Glasgow: Mapping the City
Likely every former Glasgow schoolchild – even those of us secretly from adjacent places like Renfrewshire – will have a notion of how Scotland’s largest city grew from its more easterly beginnings at one side of the Clyde. We all have a shadowy sense of how our city became something much bigger: more encompassing, and able for good, and for bad, to punch well above its weight. In John Moore, we have not only a very erudite specialist in cartography (he is the present Collections Manager at the University of Glasgow Library) but we have a writer with a communicable passion for his obsession. Birlinn have chosen well, in this spectacularly beautiful book.
So what is Glasgow, as we come to know it better from maps?
“Geographical location and immediate topography can determine how each settlement develops. History, the character, beliefs and visions of leading citizens and the distribution of wealth also stamp their mark on a city’s identity.”
“The first map of Clydeside” (Timothy Pont, 1596) opens the book, and already he names nearly 1,400 places in the region, including “Glasco” with its Saltmarket,“Bridgegate”( ancestor of the present day Briggait)and its High Kirk north of the river. The very last map, accompanying the Epilogue, is of a very different sort – a detail from Alasdair Gray’s Hillhead (2011), coming full circle to Moore’s workplace campus. The journey between these two extremes is significant and often surprising.

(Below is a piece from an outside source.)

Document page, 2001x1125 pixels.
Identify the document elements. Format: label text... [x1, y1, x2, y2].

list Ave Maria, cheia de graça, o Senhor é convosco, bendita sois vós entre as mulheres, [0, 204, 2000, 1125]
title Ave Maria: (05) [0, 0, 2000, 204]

The reader might reasonably expect the post-Jacobite Rebellion Military Survey (1753-54), the general charting of the city’s growth, and of course the Council Commission’s imposition of boundaries, all of which are fascinating but these are but a sliver of this book’s ambition.
What of the reason for the city’s existence, its continuing lifeblood, the Clyde? Consider the Watt chart of the river (1759), and compare it with the 1955 version, as shipbuilding died. In between trace the development of docks as the Second City of the Empire grew, with all the darkness and continuing legacies that still holds. See the river mapped by Scots in the lead up to WWII, and how the Germans charted it strategically a very few years later. There is also the sign of happier times for the water with the 1988 plans for the City’s Garden Festival … a time that (any Glaswegian will own) marked a new confidence in the city’s hopes began.
Those same Glaswegians will speak with pride of their tap water (thankfully not from the still-polluted Clyde); the plans for piping their beloved Loch Katrine water are here. Alas, the city’s residents are perhaps not always best known for drinking their admirable water, and those who opine that anyone asking for directions in the city will be guided via pubs may have their suspicions confirmed by john Bartholomew’s New Plan of Glasgow (1886), copiously red-dotted with Public Houses, Licensed Grocers and more.
Hand in hand with the city’s undeniably sad history of alcohol abuse, its name has too long been freighted with a reputation for criminality, ill health and poverty, set alongside considerable wealth. Accordingly, there are Robert Perry’s 1844 “Facts and Observations on the Sanitary State of Glasgow”, plans for council housing, and the lines on the douce spaces of Pollokshields. The transport veins of the city are here, from routes for cyclists, to the construction of the first subway (perhaps surprisingly never extended in the newer “Clockwork Orange” planned in the 1970s), to air photo mosaics showing the development of the airport at Abbotsinch.
Frankly, there is nothing not to like about this book. The map-obsessive in your life needs it and your present-giving problems for your Glaswegian friends at home and elsewhere are solved. Most of all, you should have this book because it is wonderful. I’d say that even if I weren’t just a little biased. Bravo, John Moore and Birlinn.
Beth McDonough
Sybil Bertioli says
A most interesting review, and one which has convinced me that this IS my brother’s 50th birthday gift!